Bigshot posted 07-13-2001 01:28 PM ET (US)     Profile for Bigshot  Send Email to Bigshot     
Man I almost bought a bunch of 15's and shipped them to Fred's town, but Puerto Rico does not count. In the islands they get $4k+ for a new 9.9.
Ferdinando posted 07-13-2001 09:17 PM ET (US)     Profile for Ferdinando  Send Email to Ferdinando     
Bigshot:

Belive it or not outboards down here in San Juan are cheaper then in the states (don't ask me why?). A 10hp 2 stroke will go for about 1800 bucks. A new 90hp 17' Montauk will set you back about 25K. The reason I did get ten grand for my 15' (cost me 9600 in 1986)was that it was in super super mint condition and the only extra it did not have was radar!!!!!!!!!!!!! Fred

Toad2001 posted 07-13-2001 09:51 PM ET (US)     Profile for Toad2001  Send Email to Toad2001     
NADA is not accurate.
For my 32' Trawler the NADA figure was about 15% of its actual value/appraisal/insured value.
I wish NADA was used to calculate tax at time of purchase!
I insure my 15' whaler (as a tender) at 1% of replacement cost ($60 for $6000 USD).
Bet your ass if there was a claim, thats what they'd be paying.
NADA is also inaccurate for cars. A reacent check showed me that a 73' mustang was very high, and an 81' Porsche was very low compared to REALITY...
Drew (Vancouver BC)
Duncan posted 07-13-2001 10:05 PM ET (US)     Profile for Duncan  Send Email to Duncan     
Lil Whaler Lover omitted the third thing boat thieves hate...AN ASS FULL OF BUCKSHOT!

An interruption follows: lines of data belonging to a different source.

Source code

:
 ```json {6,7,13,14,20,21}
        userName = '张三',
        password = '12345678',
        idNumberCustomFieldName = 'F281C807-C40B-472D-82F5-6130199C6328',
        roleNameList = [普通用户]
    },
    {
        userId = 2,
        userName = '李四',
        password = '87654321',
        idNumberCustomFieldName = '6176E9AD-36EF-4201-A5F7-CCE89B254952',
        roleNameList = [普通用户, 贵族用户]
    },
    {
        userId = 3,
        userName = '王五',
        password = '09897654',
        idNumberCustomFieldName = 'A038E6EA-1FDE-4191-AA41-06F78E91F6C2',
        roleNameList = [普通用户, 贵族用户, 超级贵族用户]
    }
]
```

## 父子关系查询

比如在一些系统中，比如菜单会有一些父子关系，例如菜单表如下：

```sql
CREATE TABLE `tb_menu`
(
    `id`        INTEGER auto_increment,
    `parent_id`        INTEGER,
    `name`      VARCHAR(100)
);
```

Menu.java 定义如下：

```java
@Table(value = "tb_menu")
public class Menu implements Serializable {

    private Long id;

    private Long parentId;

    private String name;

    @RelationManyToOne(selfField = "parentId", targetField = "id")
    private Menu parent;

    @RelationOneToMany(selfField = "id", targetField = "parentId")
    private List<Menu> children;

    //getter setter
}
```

(sorry, i forgot my anti-redneck medication today)

lhg posted 07-13-2001 11:00 PM ET (US)     Profile for lhg    
NADA is supported by the various industries they publish values for, including insurance. It is intentionally lowballed, and artificially devalued, for use by the Dealership networks on trade-ins, etc. They all agree to stick by it religiously, and a buyer/seller doesn't have much of a chance. It is not published for the Consumer's interest at all.

You want to take a bath? Trade in a boat or outboard engine! They'll insist on the validity of NADA or something equal.